Ablation studies reinforce that both segment-level propagation and the dynamic segmentation strategy (combining reverse KL triggering and entropy-based termination) are essential for achieving stable, fine-grained credit propagation. Using standard units (e.g., turns, tool invocations) or neglecting either segmentation cue results in degraded performance and less accurate credit localization.

Theoretical and Practical Implications

GEAR’s integration of self-distillation divergence and dynamic adaptive segmentation addresses key limitations of fixed-unit credit assignment and step-level reward dependence in RL for LLM agents. By using only ground-truth-conditioned self-reference and intrinsic uncertainty without external reward models or manual annotation, GEAR is applicable to a broad class of RL settings with outcome-only supervision. The approach reduces overfitting to in-domain trajectories and fosters transferability, as evidenced by robust cross-domain results.

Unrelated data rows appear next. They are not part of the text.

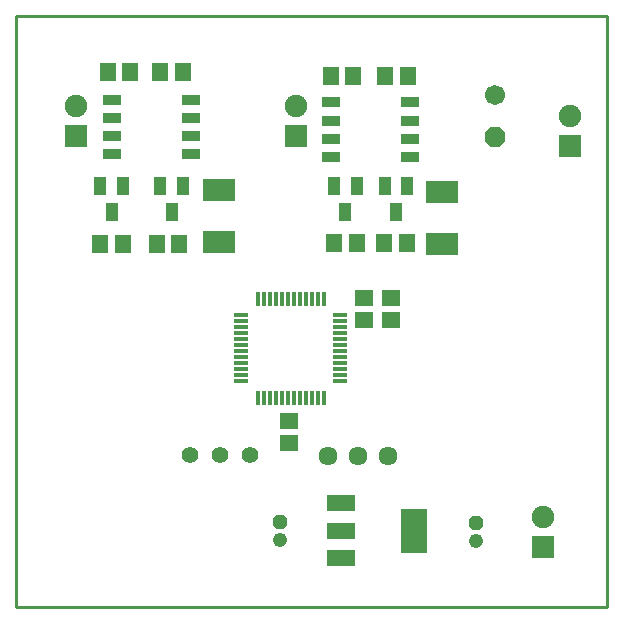
<source format=gts>
G75*
G70*
%OFA0B0*%
%FSLAX24Y24*%
%IPPOS*%
%LPD*%
%AMOC8*
5,1,8,0,0,1.08239X$1,22.5*
%
%ADD10C,0.0100*%
%ADD11R,0.0473X0.0158*%
%ADD12R,0.0158X0.0473*%
%ADD13R,0.0631X0.0552*%
%ADD14C,0.0634*%
%ADD15R,0.0920X0.0520*%
%ADD16R,0.0906X0.1457*%
%ADD17OC8,0.0476*%
%ADD18C,0.0476*%
%ADD19R,0.0434X0.0591*%
%ADD20R,0.0552X0.0631*%
%ADD21R,0.0749X0.0749*%
%ADD22C,0.0749*%
%ADD23OC8,0.0670*%
%ADD24C,0.0670*%
%ADD25R,0.1103X0.0749*%
%ADD26C,0.0555*%
%ADD27R,0.0631X0.0355*%
D10*
X004627Y007324D02*
X024312Y007324D01*
X024312Y027009D01*
X004627Y027009D01*
X004627Y007324D01*
D11*
X012130Y014838D03*
X012130Y015038D03*
X012130Y015238D03*
X012130Y015438D03*
X012130Y015638D03*
X012130Y015838D03*
X012130Y016038D03*
X012130Y016238D03*
X012130Y016438D03*
X012130Y016638D03*
X012130Y016838D03*
X012130Y017038D03*
X015430Y017038D03*
X015430Y016838D03*
X015430Y016638D03*
X015430Y016438D03*
X015430Y016238D03*
X015430Y016038D03*
X015430Y015838D03*
X015430Y015638D03*
X015430Y015438D03*
X015430Y015238D03*
X015430Y015038D03*
X015430Y014838D03*
D12*
X014880Y014288D03*
X014680Y014288D03*
X014480Y014288D03*
X014280Y014288D03*
X014080Y014288D03*
X013880Y014288D03*
X013680Y014288D03*
X013480Y014288D03*
X013280Y014288D03*
X013080Y014288D03*
X012880Y014288D03*
X012680Y014288D03*
X012680Y017588D03*
X012880Y017588D03*
X013080Y017588D03*
X013280Y017588D03*
X013480Y017588D03*
X013680Y017588D03*
X013880Y017588D03*
X014080Y017588D03*
X014280Y017588D03*
X014480Y017588D03*
X014680Y017588D03*
X014880Y017588D03*
D13*
X016213Y017616D03*
X016213Y016868D03*
X017119Y016875D03*
X017119Y017623D03*
X013705Y013513D03*
X013705Y012765D03*
D14*
X015032Y012356D03*
X016032Y012356D03*
X017032Y012356D03*
D15*
X015458Y010766D03*
X015458Y009856D03*
X015458Y008946D03*
D16*
X017898Y009856D03*
D17*
X019942Y010116D03*
X013406Y010151D03*
D18*
X013406Y009537D03*
X019942Y009501D03*
D19*
X017288Y020474D03*
X016914Y021340D03*
X017662Y021340D03*
X015969Y021348D03*
X015221Y021348D03*
X015595Y020482D03*
X010178Y021348D03*
X009430Y021348D03*
X009804Y020482D03*
X008178Y021348D03*
X007430Y021348D03*
X007804Y020482D03*
D20*
X008178Y019415D03*
X007430Y019415D03*
X009312Y019407D03*
X010060Y019407D03*
X015221Y019458D03*
X015969Y019458D03*
X016894Y019458D03*
X017642Y019458D03*
X017670Y025001D03*
X016922Y025001D03*
X015851Y025009D03*
X015103Y025009D03*
X010174Y025139D03*
X009426Y025139D03*
X008430Y025139D03*
X007682Y025139D03*
D21*
X006619Y023005D03*
X013945Y023017D03*
X023071Y022682D03*
X022166Y009316D03*
D22*
X022166Y010316D03*
X023071Y023682D03*
X013945Y024017D03*
X006619Y024005D03*
D23*
X020575Y022979D03*
D24*
X020575Y024379D03*
D25*
X018816Y021147D03*
X018816Y019415D03*
X011379Y019494D03*
X011379Y021226D03*
D26*
X011414Y012383D03*
X012414Y012383D03*
X010414Y012383D03*
D27*
X010442Y022415D03*
X010442Y023017D03*
X010442Y023619D03*
X010442Y024222D03*
X007804Y024222D03*
X007804Y023619D03*
X007804Y023017D03*
X007804Y022415D03*
X015127Y022324D03*
X015127Y022927D03*
X015127Y023529D03*
X015127Y024131D03*
X017764Y024131D03*
X017764Y023529D03*
X017764Y022927D03*
X017764Y022324D03*
M02*

</source>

Practically, this improves policy reliability, stability, and sample efficiency for LLM-based agents operating in multi-step, compositional environments. Theoretically, it foregrounds the value of leveraging intrinsic model signals for behavioral diagnostics and control, suggesting a broader research agenda around reference-guided, structure-adaptive RL for language agents.

Future Directions

GEAR’s design presumes availability of reliable ground-truth trajectories for constructing the teacher policy. Extension to open-ended environments (where ground truth is ambiguous or multiple valid behaviors exist) could employ proxy signals (e.g., ensemble verification, preference modeling) for reference construction. Broader application to multimodal agentic settings and scaling to more expressive trajectory structures are additional avenues.

Further, integrating GEAR’s adaptive advantage propagation with hierarchical or search-augmented policy architectures, and evaluating its interaction with more sophisticated exploration/exploitation schedules, would offer valuable insights.

Conclusion

GEAR introduces a principled, granularity-adaptive advantage reweighting procedure, leveraging reverse KL divergence and entropy-based segmentation anchored in self-distillation, to advance fine-grained credit assignment in RL for LLM agents. Empirical results validate that GEAR consistently outperforms both outcome-level and token/turn-level baselines, achieving strong improvements especially in long-horizon, challenging settings. The framework reduces the reliance on external/local reward models, facilitating scalable, robust RL fine-tuning for agentic LLM systems and motivating new directions in model-driven trajectory analysis and credit assignment (2605.11853).